I am drawn to the sculptural qualities of objects that, when removed from their context by the camera’s framing, allow me to elicit surprise from the familiar. In other words, utilising photography to reflect the process of seeing, of cognition and also of curiosity.
Within this project I am seeking to explore our society’s attraction to logic and order which is driven by an interest in the manner by which we’ve looked at the world around us and found ways to understand it or at least constructed ways in which to explain it to ourselves. A process of irregular mapping has been a way for me to visualise a search for some unknowable connection between the things that make up our world as well as our relationship to the spaces and voids around us.
The images in this work depict an array of simple structures and objects, some of which I have happened upon others that I have constructed or interacted with myself. The work was the result of a number of excursions through the peripheral environment and started out as a process of responding to certain rudimentary, makeshift constructions that I often encountered.
I see it almost like a playful approach to archaeology or a small anthropological investigation, gathering empirical evidence through contemporary detritus.
Through making these images I also see this kind of break, or breach that emerges between objects and their intended function, between the object and their meaning.
I tend to rest my vision on small details while searching the landscape for ghostly traces of human activity, for scars, for signifiers, for suggestions. Allowing myself to be carried along by the willfulness of the city and using image making as a thought process to examine the manner in which things break down, are disassembled and become fragmented.
I use photography to both find and construct these systems that are built on visual similarities and which accumulate to form larger patterns and categories. Through this process I am attempting to enact a dialogue with science’s search for repetitions and structures that hide within the fluctuating and ephemeral revelations of reality. In this work I take the viewer from the street and the gutter up to the celestial star systems, making certain references to cosmology and the idea of visualising that which is beyond the scope of our vision and which requires a certain amount of imagination in order to fathom.

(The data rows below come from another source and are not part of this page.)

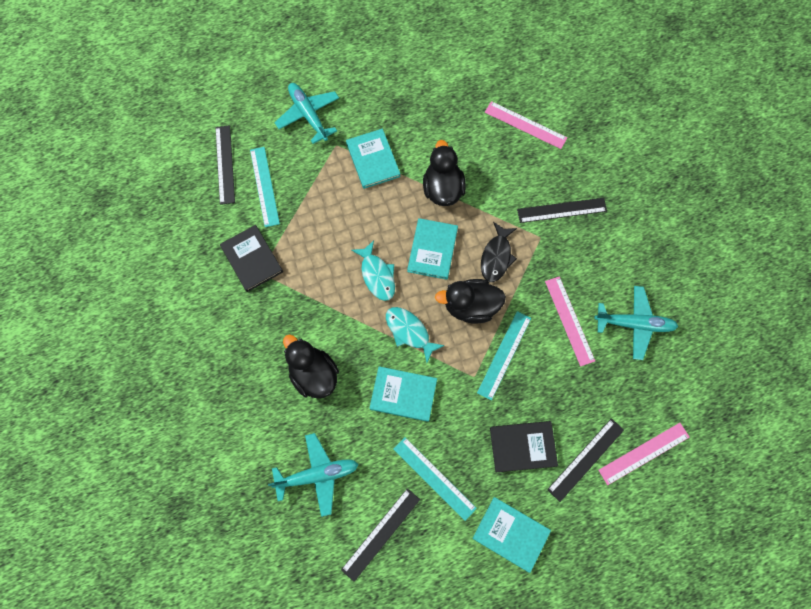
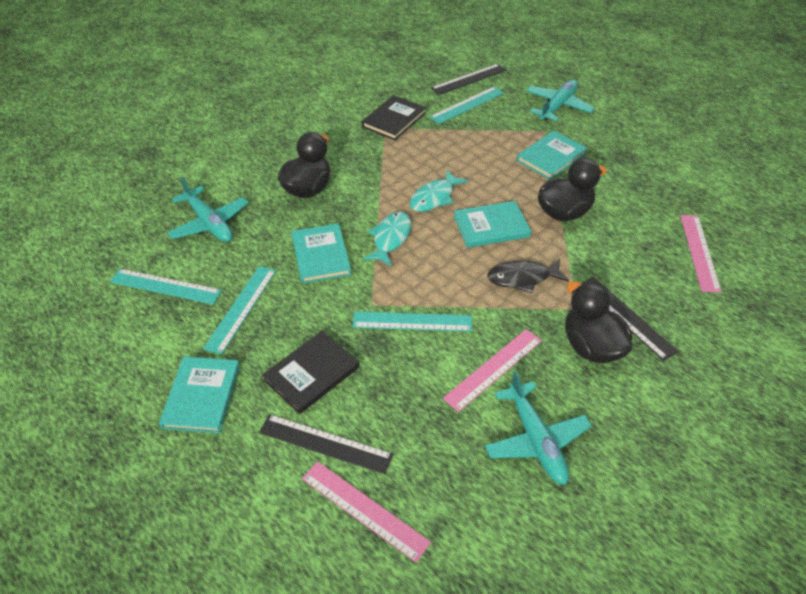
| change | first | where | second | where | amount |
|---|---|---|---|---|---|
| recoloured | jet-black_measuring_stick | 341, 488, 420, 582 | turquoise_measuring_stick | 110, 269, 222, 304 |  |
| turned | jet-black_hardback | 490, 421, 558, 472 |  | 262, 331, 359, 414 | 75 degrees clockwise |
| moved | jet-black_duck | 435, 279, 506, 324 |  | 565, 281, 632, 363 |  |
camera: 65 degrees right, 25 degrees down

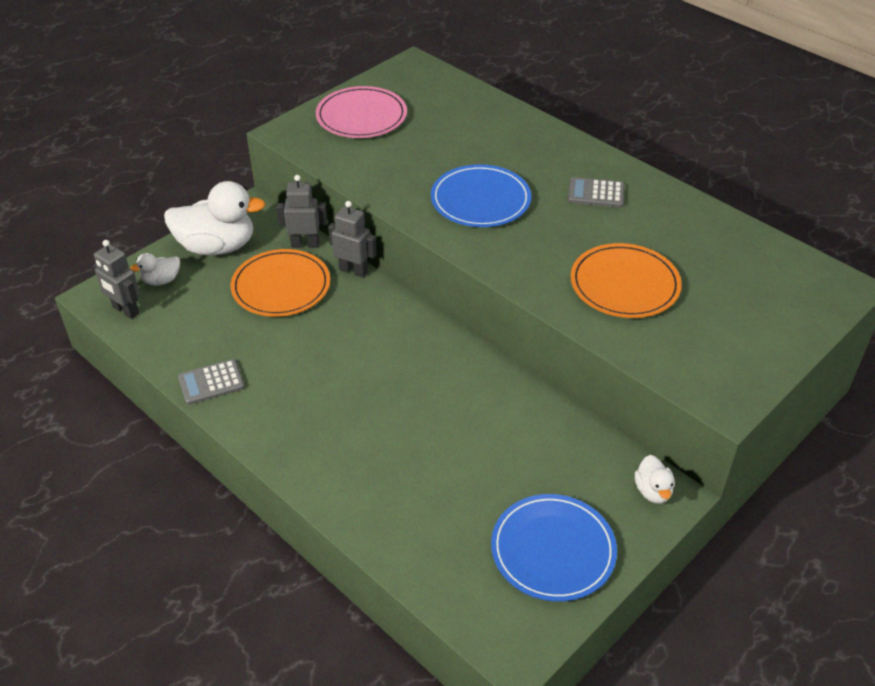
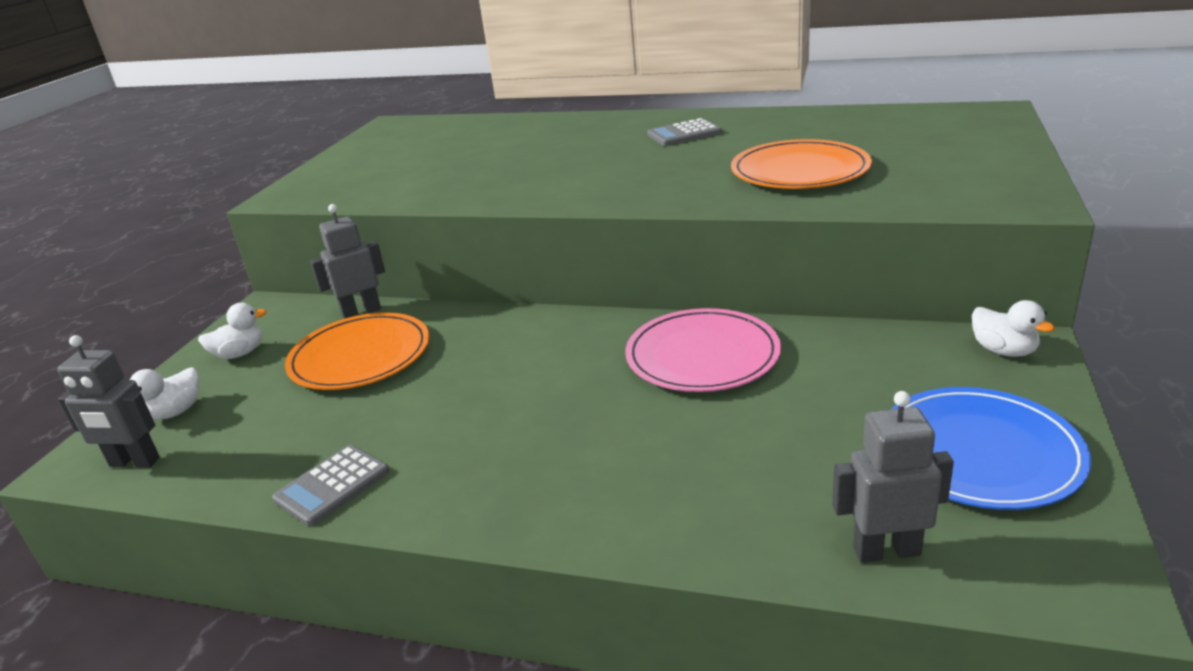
| change | first | where | second | where | amount |
|---|---|---|---|---|---|
| resized | white_duck | 164, 181, 266, 256 |  | 198, 303, 267, 359 | x0.47 |
| moved | rose-pink_plate | 316, 86, 407, 138 |  | 625, 308, 781, 392 |  |
| moved | gray_toy_robot | 328, 201, 377, 278 |  | 832, 391, 954, 563 |  |
| removed | blue_plate | 431, 164, 531, 227 |  |  |  |
camera: 25 degrees left, 15 degrees down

I’ve been considering various scientific processes of collecting and collating a range of phenomena as a means for creating systems for organising knowledge and for providing an overview for a better understanding. I try to incorporate this approach to the images I make of disparate objects that I come across. The sequences of images I create perhaps don’t answer any questions but hopefully do allow for an unforeseen structure to begin to reveal itself.
Through a simple process of walking, observing and photographing I am gradually building up an archive of images in which ephemeral forms and slight gestures in the landscape reveal themselves and everyday objects (or observations) can make visible fortuitous connections and the poetry of chance.
Cian Burke is a photographic artist originally from Dublin but based in Sweden since 2010. He holds a BA in Fine Art Photography from the Glasgow School of Art (2006) and an MFA in Photography from Valand Academy in Gothenburg (2017).
Through his work he explores the relationship between art and science – the role imagination plays in both, the manner in which both can be used for the production of knowledge, and as systems for the visualisation of some certain forms of ‘truths’. That the world is not solely understood through pure rational thought processes and the notion that there are rarely any concrete certainties is something that he is continuously interested in investigating and exploring within his practice. ﴾the appeal of unanswerable questions﴿
Burke’s work has been exhibited in Ireland, the UK, Sweden, Norway and Spain, most recently at Landskrona Foto Festival, Supermarket Art Fair in Stockholm and during the Malmö Photo Biennale.
He self-published his first book Terrestrial Excursions in 2016 and my work was included in the Art & Theory publication, YPN Sweden, in 2017. Also, in 2017 he was awarded the Theodor & Hanne Mannheimer’s fund and recently has been awarded a 1 year working grant from the Swedish Arts Council.
Burke is currently the artistic director at Galleri Format, the largest gallery in Malmö dedicated to photography and moving image.